[Opening RECORDS section]
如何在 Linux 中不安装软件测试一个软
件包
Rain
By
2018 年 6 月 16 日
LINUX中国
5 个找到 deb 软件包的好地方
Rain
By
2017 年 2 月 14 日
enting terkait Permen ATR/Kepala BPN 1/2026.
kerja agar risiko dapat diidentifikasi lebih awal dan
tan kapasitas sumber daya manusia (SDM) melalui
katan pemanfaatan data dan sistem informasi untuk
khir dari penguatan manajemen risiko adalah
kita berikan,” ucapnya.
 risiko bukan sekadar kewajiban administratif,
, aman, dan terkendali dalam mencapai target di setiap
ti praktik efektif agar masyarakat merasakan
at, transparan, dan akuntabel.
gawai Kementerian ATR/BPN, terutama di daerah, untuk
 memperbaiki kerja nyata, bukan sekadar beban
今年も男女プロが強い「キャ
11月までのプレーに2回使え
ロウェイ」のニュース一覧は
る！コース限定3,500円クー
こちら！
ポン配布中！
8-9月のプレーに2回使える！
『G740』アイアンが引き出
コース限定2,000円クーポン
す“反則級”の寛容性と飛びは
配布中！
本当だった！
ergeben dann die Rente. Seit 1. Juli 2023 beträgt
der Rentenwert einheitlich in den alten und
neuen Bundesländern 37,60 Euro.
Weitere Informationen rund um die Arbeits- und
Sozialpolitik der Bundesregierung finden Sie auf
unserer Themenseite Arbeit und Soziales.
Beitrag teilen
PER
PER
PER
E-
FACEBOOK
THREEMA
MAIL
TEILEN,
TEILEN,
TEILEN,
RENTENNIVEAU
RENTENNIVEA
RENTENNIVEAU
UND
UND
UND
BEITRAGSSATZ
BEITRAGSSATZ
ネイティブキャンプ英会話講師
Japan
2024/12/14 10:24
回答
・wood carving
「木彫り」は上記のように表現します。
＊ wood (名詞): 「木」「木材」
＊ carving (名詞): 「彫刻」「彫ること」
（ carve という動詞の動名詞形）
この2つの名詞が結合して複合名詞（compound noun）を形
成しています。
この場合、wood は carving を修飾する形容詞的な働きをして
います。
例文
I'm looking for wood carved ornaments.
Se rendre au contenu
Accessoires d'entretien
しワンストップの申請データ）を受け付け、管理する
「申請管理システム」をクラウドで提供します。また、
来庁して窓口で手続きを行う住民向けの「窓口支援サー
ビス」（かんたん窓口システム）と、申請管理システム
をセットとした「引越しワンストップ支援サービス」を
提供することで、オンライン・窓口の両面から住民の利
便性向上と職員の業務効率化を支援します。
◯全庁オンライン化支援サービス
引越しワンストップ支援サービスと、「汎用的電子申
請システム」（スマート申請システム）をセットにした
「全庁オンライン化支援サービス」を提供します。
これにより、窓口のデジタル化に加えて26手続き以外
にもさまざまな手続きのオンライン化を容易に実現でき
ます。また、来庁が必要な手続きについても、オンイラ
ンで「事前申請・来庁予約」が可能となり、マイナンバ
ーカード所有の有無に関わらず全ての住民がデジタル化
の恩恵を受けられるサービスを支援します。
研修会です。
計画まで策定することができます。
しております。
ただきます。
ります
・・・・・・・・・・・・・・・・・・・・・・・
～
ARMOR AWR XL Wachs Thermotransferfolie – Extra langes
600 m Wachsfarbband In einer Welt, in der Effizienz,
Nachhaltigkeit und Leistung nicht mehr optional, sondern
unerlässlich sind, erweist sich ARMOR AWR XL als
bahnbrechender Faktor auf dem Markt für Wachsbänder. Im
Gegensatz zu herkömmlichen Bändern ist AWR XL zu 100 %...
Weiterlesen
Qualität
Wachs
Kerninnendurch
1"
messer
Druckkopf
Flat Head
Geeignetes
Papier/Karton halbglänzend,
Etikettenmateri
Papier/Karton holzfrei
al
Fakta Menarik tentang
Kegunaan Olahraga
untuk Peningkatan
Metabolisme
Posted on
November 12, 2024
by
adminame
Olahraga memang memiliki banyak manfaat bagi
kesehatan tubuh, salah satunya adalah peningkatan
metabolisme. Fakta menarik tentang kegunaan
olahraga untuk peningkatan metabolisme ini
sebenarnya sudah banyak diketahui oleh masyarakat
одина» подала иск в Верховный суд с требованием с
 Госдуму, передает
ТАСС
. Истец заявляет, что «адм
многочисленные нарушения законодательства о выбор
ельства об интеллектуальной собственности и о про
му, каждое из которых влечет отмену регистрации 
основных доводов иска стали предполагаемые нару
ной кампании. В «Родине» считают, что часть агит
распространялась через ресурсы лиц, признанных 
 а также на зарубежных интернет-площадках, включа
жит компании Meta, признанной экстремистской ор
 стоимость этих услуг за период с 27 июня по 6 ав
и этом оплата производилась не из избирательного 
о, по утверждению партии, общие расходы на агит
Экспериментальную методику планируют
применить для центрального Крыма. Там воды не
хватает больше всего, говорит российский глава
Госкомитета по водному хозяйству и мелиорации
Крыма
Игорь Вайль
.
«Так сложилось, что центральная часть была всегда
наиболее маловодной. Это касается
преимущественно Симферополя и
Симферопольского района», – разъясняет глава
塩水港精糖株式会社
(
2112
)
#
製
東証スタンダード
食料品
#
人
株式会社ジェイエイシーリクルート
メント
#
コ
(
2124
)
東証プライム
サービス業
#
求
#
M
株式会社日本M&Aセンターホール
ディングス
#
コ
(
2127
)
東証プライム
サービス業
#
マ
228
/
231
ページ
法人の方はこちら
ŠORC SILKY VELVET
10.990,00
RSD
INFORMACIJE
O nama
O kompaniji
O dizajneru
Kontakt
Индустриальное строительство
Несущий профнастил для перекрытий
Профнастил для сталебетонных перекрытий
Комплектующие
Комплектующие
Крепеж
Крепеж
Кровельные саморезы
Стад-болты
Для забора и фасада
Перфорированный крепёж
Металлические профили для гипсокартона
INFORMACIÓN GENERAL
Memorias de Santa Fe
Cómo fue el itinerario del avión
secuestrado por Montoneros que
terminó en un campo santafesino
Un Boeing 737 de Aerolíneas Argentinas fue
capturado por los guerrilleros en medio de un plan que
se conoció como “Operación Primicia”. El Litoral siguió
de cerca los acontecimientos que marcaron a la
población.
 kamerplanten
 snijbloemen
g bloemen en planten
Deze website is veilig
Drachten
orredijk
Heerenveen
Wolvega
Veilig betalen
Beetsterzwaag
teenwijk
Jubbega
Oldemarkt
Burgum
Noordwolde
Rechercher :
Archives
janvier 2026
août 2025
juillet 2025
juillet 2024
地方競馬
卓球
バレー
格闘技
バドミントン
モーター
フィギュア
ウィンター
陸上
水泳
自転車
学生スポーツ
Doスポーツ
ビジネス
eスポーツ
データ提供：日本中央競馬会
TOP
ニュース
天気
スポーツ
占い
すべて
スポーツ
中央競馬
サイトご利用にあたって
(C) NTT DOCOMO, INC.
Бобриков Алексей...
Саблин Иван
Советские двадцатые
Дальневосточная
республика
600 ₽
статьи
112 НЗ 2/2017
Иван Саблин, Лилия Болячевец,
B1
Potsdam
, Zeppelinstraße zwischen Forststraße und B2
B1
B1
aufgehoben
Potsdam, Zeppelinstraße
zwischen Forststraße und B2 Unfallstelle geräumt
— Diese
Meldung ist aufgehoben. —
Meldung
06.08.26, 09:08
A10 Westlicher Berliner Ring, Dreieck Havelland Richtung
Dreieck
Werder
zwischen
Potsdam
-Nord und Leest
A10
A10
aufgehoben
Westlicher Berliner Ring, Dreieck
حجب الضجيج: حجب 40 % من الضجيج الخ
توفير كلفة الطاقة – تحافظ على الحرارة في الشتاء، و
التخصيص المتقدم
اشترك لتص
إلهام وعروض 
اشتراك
[Closing RECORDS section]
AIM OF THE EXERCISE – Output the full listing without altering anything.

EXERCISE SOLUTION –
如何在 Linux 中不安装软件测试一个软
件包
Rain
By
2018 年 6 月 16 日
LINUX中国
5 个找到 deb 软件包的好地方
Rain
By
2017 年 2 月 14 日
enting terkait Permen ATR/Kepala BPN 1/2026.
kerja agar risiko dapat diidentifikasi lebih awal dan
tan kapasitas sumber daya manusia (SDM) melalui
katan pemanfaatan data dan sistem informasi untuk
khir dari penguatan manajemen risiko adalah
kita berikan,” ucapnya.
 risiko bukan sekadar kewajiban administratif,
, aman, dan terkendali dalam mencapai target di setiap
ti praktik efektif agar masyarakat merasakan
at, transparan, dan akuntabel.
gawai Kementerian ATR/BPN, terutama di daerah, untuk
 memperbaiki kerja nyata, bukan sekadar beban
今年も男女プロが強い「キャ
11月までのプレーに2回使え
ロウェイ」のニュース一覧は
る！コース限定3,500円クー
こちら！
ポン配布中！
8-9月のプレーに2回使える！
『G740』アイアンが引き出
コース限定2,000円クーポン
す“反則級”の寛容性と飛びは
配布中！
本当だった！
ergeben dann die Rente. Seit 1. Juli 2023 beträgt
der Rentenwert einheitlich in den alten und
neuen Bundesländern 37,60 Euro.
Weitere Informationen rund um die Arbeits- und
Sozialpolitik der Bundesregierung finden Sie auf
unserer Themenseite Arbeit und Soziales.
Beitrag teilen
PER
PER
PER
E-
FACEBOOK
THREEMA
MAIL
TEILEN,
TEILEN,
TEILEN,
RENTENNIVEAU
RENTENNIVEA
RENTENNIVEAU
UND
UND
UND
BEITRAGSSATZ
BEITRAGSSATZ
ネイティブキャンプ英会話講師
Japan
2024/12/14 10:24
回答
・wood carving
「木彫り」は上記のように表現します。
＊ wood (名詞): 「木」「木材」
＊ carving (名詞): 「彫刻」「彫ること」
（ carve という動詞の動名詞形）
この2つの名詞が結合して複合名詞（compound noun）を形
成しています。
この場合、wood は carving を修飾する形容詞的な働きをして
います。
例文
I'm looking for wood carved ornaments.
Se rendre au contenu
Accessoires d'entretien
しワンストップの申請データ）を受け付け、管理する
「申請管理システム」をクラウドで提供します。また、
来庁して窓口で手続きを行う住民向けの「窓口支援サー
ビス」（かんたん窓口システム）と、申請管理システム
をセットとした「引越しワンストップ支援サービス」を
提供することで、オンライン・窓口の両面から住民の利
便性向上と職員の業務効率化を支援します。
◯全庁オンライン化支援サービス
引越しワンストップ支援サービスと、「汎用的電子申
請システム」（スマート申請システム）をセットにした
「全庁オンライン化支援サービス」を提供します。
これにより、窓口のデジタル化に加えて26手続き以外
にもさまざまな手続きのオンライン化を容易に実現でき
ます。また、来庁が必要な手続きについても、オンイラ
ンで「事前申請・来庁予約」が可能となり、マイナンバ
ーカード所有の有無に関わらず全ての住民がデジタル化
の恩恵を受けられるサービスを支援します。
研修会です。
計画まで策定することができます。
しております。
ただきます。
ります
・・・・・・・・・・・・・・・・・・・・・・・
～
ARMOR AWR XL Wachs Thermotransferfolie – Extra langes
600 m Wachsfarbband In einer Welt, in der Effizienz,
Nachhaltigkeit und Leistung nicht mehr optional, sondern
unerlässlich sind, erweist sich ARMOR AWR XL als
bahnbrechender Faktor auf dem Markt für Wachsbänder. Im
Gegensatz zu herkömmlichen Bändern ist AWR XL zu 100 %...
Weiterlesen
Qualität
Wachs
Kerninnendurch
1"
messer
Druckkopf
Flat Head
Geeignetes
Papier/Karton halbglänzend,
Etikettenmateri
Papier/Karton holzfrei
al
Fakta Menarik tentang
Kegunaan Olahraga
untuk Peningkatan
Metabolisme
Posted on
November 12, 2024
by
adminame
Olahraga memang memiliki banyak manfaat bagi
kesehatan tubuh, salah satunya adalah peningkatan
metabolisme. Fakta menarik tentang kegunaan
olahraga untuk peningkatan metabolisme ini
sebenarnya sudah banyak diketahui oleh masyarakat
одина» подала иск в Верховный суд с требованием с
 Госдуму, передает
ТАСС
. Истец заявляет, что «адм
многочисленные нарушения законодательства о выбор
ельства об интеллектуальной собственности и о про
му, каждое из которых влечет отмену регистрации 
основных доводов иска стали предполагаемые нару
ной кампании. В «Родине» считают, что часть агит
распространялась через ресурсы лиц, признанных 
 а также на зарубежных интернет-площадках, включа
жит компании Meta, признанной экстремистской ор
 стоимость этих услуг за период с 27 июня по 6 ав
и этом оплата производилась не из избирательного 
о, по утверждению партии, общие расходы на агит
Экспериментальную методику планируют
применить для центрального Крыма. Там воды не
хватает больше всего, говорит российский глава
Госкомитета по водному хозяйству и мелиорации
Крыма
Игорь Вайль
.
«Так сложилось, что центральная часть была всегда
наиболее маловодной. Это касается
преимущественно Симферополя и
Симферопольского района», – разъясняет глава
塩水港精糖株式会社
(
2112
)
#
製
東証スタンダード
食料品
#
人
株式会社ジェイエイシーリクルート
メント
#
コ
(
2124
)
東証プライム
サービス業
#
求
#
M
株式会社日本M&Aセンターホール
ディングス
#
コ
(
2127
)
東証プライム
サービス業
#
マ
228
/
231
ページ
法人の方はこちら
ŠORC SILKY VELVET
10.990,00
RSD
INFORMACIJE
O nama
O kompaniji
O dizajneru
Kontakt
Индустриальное строительство
Несущий профнастил для перекрытий
Профнастил для сталебетонных перекрытий
Комплектующие
Комплектующие
Крепеж
Крепеж
Кровельные саморезы
Стад-болты
Для забора и фасада
Перфорированный крепёж
Металлические профили для гипсокартона
INFORMACIÓN GENERAL
Memorias de Santa Fe
Cómo fue el itinerario del avión
secuestrado por Montoneros que
terminó en un campo santafesino
Un Boeing 737 de Aerolíneas Argentinas fue
capturado por los guerrilleros en medio de un plan que
se conoció como “Operación Primicia”. El Litoral siguió
de cerca los acontecimientos que marcaron a la
población.
 kamerplanten
 snijbloemen
g bloemen en planten
Deze website is veilig
Drachten
orredijk
Heerenveen
Wolvega
Veilig betalen
Beetsterzwaag
teenwijk
Jubbega
Oldemarkt
Burgum
Noordwolde
Rechercher :
Archives
janvier 2026
août 2025
juillet 2025
juillet 2024
地方競馬
卓球
バレー
格闘技
バドミントン
モーター
フィギュア
ウィンター
陸上
水泳
自転車
学生スポーツ
Doスポーツ
ビジネス
eスポーツ
データ提供：日本中央競馬会
TOP
ニュース
天気
スポーツ
占い
すべて
スポーツ
中央競馬
サイトご利用にあたって
(C) NTT DOCOMO, INC.
Бобриков Алексей...
Саблин Иван
Советские двадцатые
Дальневосточная
республика
600 ₽
статьи
112 НЗ 2/2017
Иван Саблин, Лилия Болячевец,
B1
Potsdam
, Zeppelinstraße zwischen Forststraße und B2
B1
B1
aufgehoben
Potsdam, Zeppelinstraße
zwischen Forststraße und B2 Unfallstelle geräumt
— Diese
Meldung ist aufgehoben. —
Meldung
06.08.26, 09:08
A10 Westlicher Berliner Ring, Dreieck Havelland Richtung
Dreieck
Werder
zwischen
Potsdam
-Nord und Leest
A10
A10
aufgehoben
Westlicher Berliner Ring, Dreieck
حجب الضجيج: حجب 40 % من الضجيج الخ
توفير كلفة الطاقة – تحافظ على الحرارة في الشتاء، و
التخصيص المتقدم
اشترك لتص
إلهام وعروض 
اشتراك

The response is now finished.